If I had to decide which word was hardest for people to say, I would vote for “good-bye.” Good-byes are difficult for just about everyone. If no one ever went anywhere or changed or died, we'd have no need for good-byes, and some of us think that might be a good thing. But the truth of life, as the Buddha taught, is that all of life is change. People we love and care about move to a new place, go on to new things, get fired or have their contracts not renewed, or depart from loved ones by divorcing or dying, or change in some way that leaves us behind, and so for all of us leave-takings are a natural, if disliked, part of who we are as humans.
There's no getting around it -- no matter what, each and every one of us has to learn to say good-bye to the people, places and things we love. The way I see it, we have only two choices, and neither of them is easy. We can either say good-bye badly, in ways that hurt, or we can say good-bye well, in ways that help us to grow and move on with our lives.
We need to learn to say good-bye well. That means acknowledging the pain we feel over change and loss of all kinds, the small as well as the large. It means looking hopefully towards the unknown future, knowing that it holds mysteries of both happiness and grief. Saying good-bye well means expressing the mixed emotions of parting -- the excitement and anticipation pulling us towards the new, the sadness on both sides at parting, the ache of those left behind. If we let ourselves be the kind of people who never can say good-bye, we become people who cannot deal with strong emotion, who cannot move ahead with life.
In my 20+ years as a UU minister, I have counseled many families and individuals over issues of grief and loss, and I have tried to help them all to say good-bye well. I have found that there are five things that need to be said in order to have a good good-bye. The first and second are to express love, on both sides, and the third and fourth are to extend and ask for forgiveness. The fifth and final thing is let each other go with good wishes and without bitterness.

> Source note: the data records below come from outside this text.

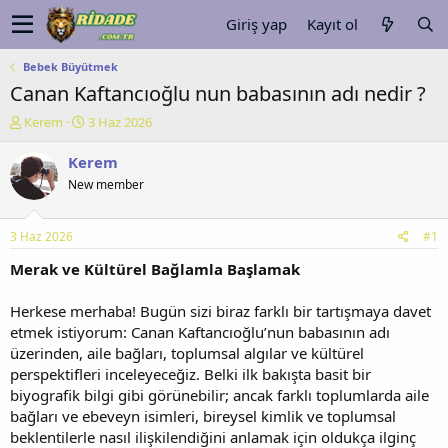
Giriş yap
Kayıt ol
Bebek Büyütmek
Canan Kaftancıoğlu nun babasının adı nedir ?
K
B
Kerem
3 Haz 2026
o
a
n
ş
Kerem
u
l
New member
y
a
u
n
b
g
3 Haz 2026
#1
a
ı
ş
ç
Merak ve Kültürel Bağlamla Başlamak
l
t
a
a
Herkese merhaba! Bugün sizi biraz farklı bir tartışmaya davet
t
r
etmek istiyorum: Canan Kaftancıoğlu’nun babasının adı
a
i
üzerinden, aile bağları, toplumsal algılar ve kültürel
n
h
perspektifleri inceleyeceğiz. Belki ilk bakışta basit bir
i
biyografik bilgi gibi görünebilir; ancak farklı toplumlarda aile
bağları ve ebeveyn isimleri, bireysel kimlik ve toplumsal
beklentilerle nasıl ilişkilendiğini anlamak için oldukça ilginç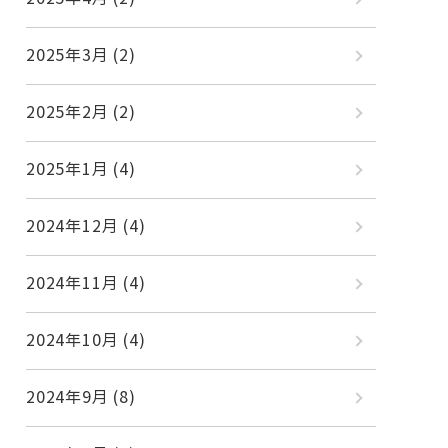
2025年3月
(2)
2025年2月
(2)
2025年1月
(4)
2024年12月
(4)
2024年11月
(4)
2024年10月
(4)
2024年9月
(8)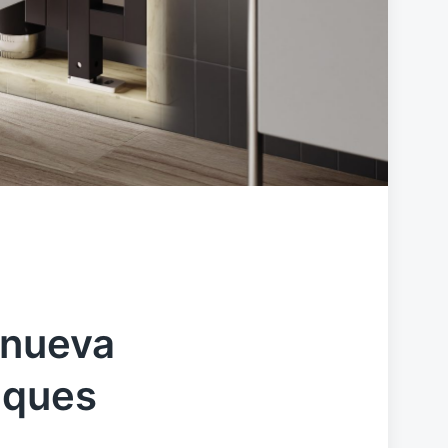
 nueva
nques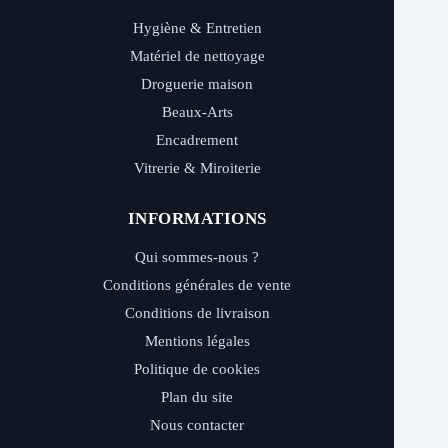
Hygiène & Entretien
Matériel de nettoyage
Droguerie maison
Beaux-Arts
Encadrement
Vitrerie & Miroiterie
INFORMATIONS
Qui sommes-nous ?
Conditions générales de vente
Conditions de livraison
Mentions légales
Politique de cookies
Plan du site
Nous contacter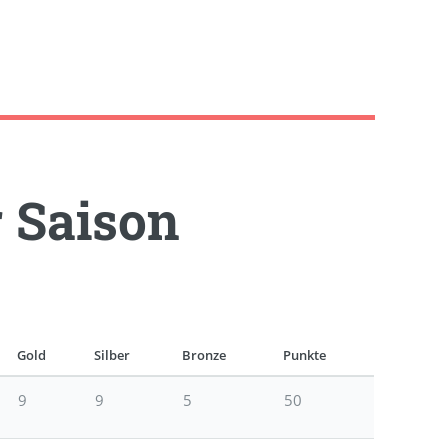
r Saison
Gold
Silber
Bronze
Punkte
9
9
5
50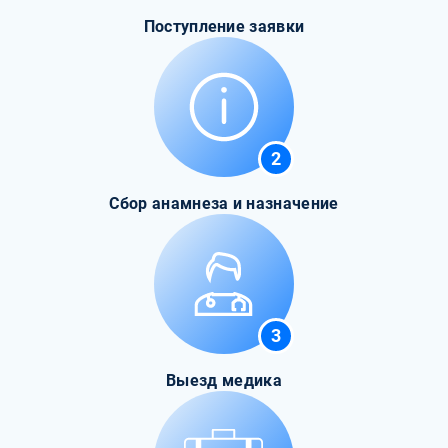
Поступление заявки
2
Сбор анамнеза и назначение
3
Выезд медика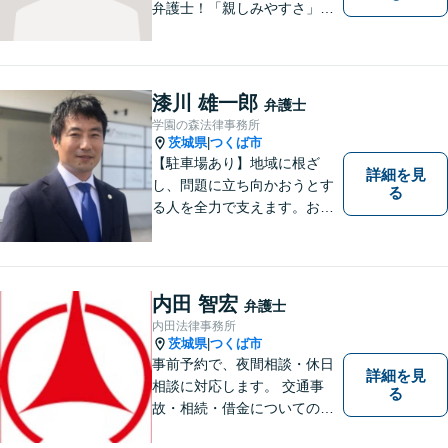
弁護士！「親しみやすさ」
「話しやすさ」に定評があり
ます。まずは皆様の抱える問
題や心境をお聞かせくださ
い。皆様にとって最善の対応
漆川 雄一郎
弁護士
策をご提案します。【駐車場
学園の森法律事務所
有】【子連れ相談歓迎】
茨城県
つくば市
|
【駐車場あり】地域に根ざ
詳細を見
し、問題に立ち向かおうとす
る
る人を全力で支えます。お困
りの方は、お気軽にご相談く
ださい。
内田 智宏
弁護士
内田法律事務所
茨城県
つくば市
|
事前予約で、夜間相談・休日
詳細を見
相談に対応します。 交通事
る
故・相続・借金についてのご
相談は初回無料で実施いたし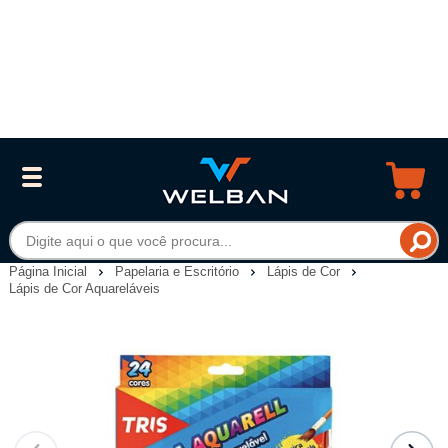
Página Inicial
Papelaria e Escritório
Lápis de Cor
Lápis de Cor Aquareláveis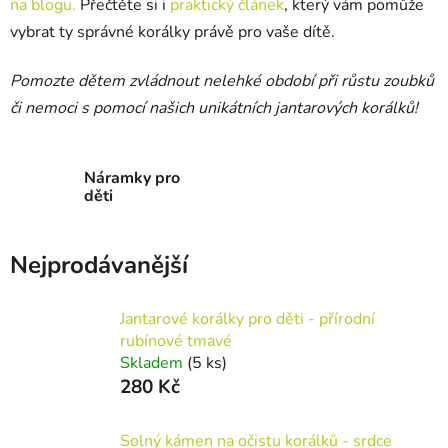
na blogu.
Přečtěte si i
praktický článek
, který vám pomůže
vybrat ty správné korálky právě pro vaše dítě.
Pomozte dětem zvládnout nelehké období při růstu zoubků
či nemoci s pomocí našich unikátních jantarových korálků!
Náramky pro
děti
Nejprodávanější
Jantarové korálky pro děti - přírodní
rubínové tmavé
Skladem
(5 ks)
280 Kč
Solný kámen na očistu korálků - srdce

Let me say first that I love this congregation and this church. You are good people, and this is a good church. The first duty of a parish minister is to love the people she or he is privileged to be ministering among, and I have done that to the best of my ability, and I hope that most of you can say you return my affections, whatever our differences have been in the past.
Since the best of my ability was often not good enough, I humbly ask your forgiveness. I acknowledge that I have sometimes made situations worse when I was trying to make them better, spoken when I should have stayed silent, stayed silent when I should have spoken. I deeply regret any and all times I have fallen short as your minister, and assure you that my many failings and faults were never intentionally inflicted upon you. I am sorry I did not always live up to your expectations and hopes.
Because I know I need forgiveness for not being the perfect minister, and because I love you, I also forgive you for not being the perfect church and the perfect congregation. I forgive you for the times you hurt my feelings or ignored me, misconstrued my words or actions, refused to come directly to me with your questions and concerns, failed to live up to my expectations and hopes for this church. I forgive you – but do try to make different mistakes with your next minister.
I hope that over these 5 ½ years I have said something, that was meaningful to you, that triggered a memory, made you think, challenged you, or that was helpful to you in some small way. I leave with you my hopes for a bright future for this church, as you enter into this new period in your congregational life and history.
This good-bye is not final. I know that I will see some of you at GNOUU and district/regional and UU gatherings in the future. We will see each other again, and I’ll always be glad when that happens.
“Good-bye and farewell:” May you be protected and cared for and may your journey be safe and good -- what else can any of us offer to those we love who must leave us? What better thing is there to say if you have to depart from people you love? That is the fifth task of leave-taking, of saying good-bye, and I say it to you now with all my heart: Good-bye and farewell.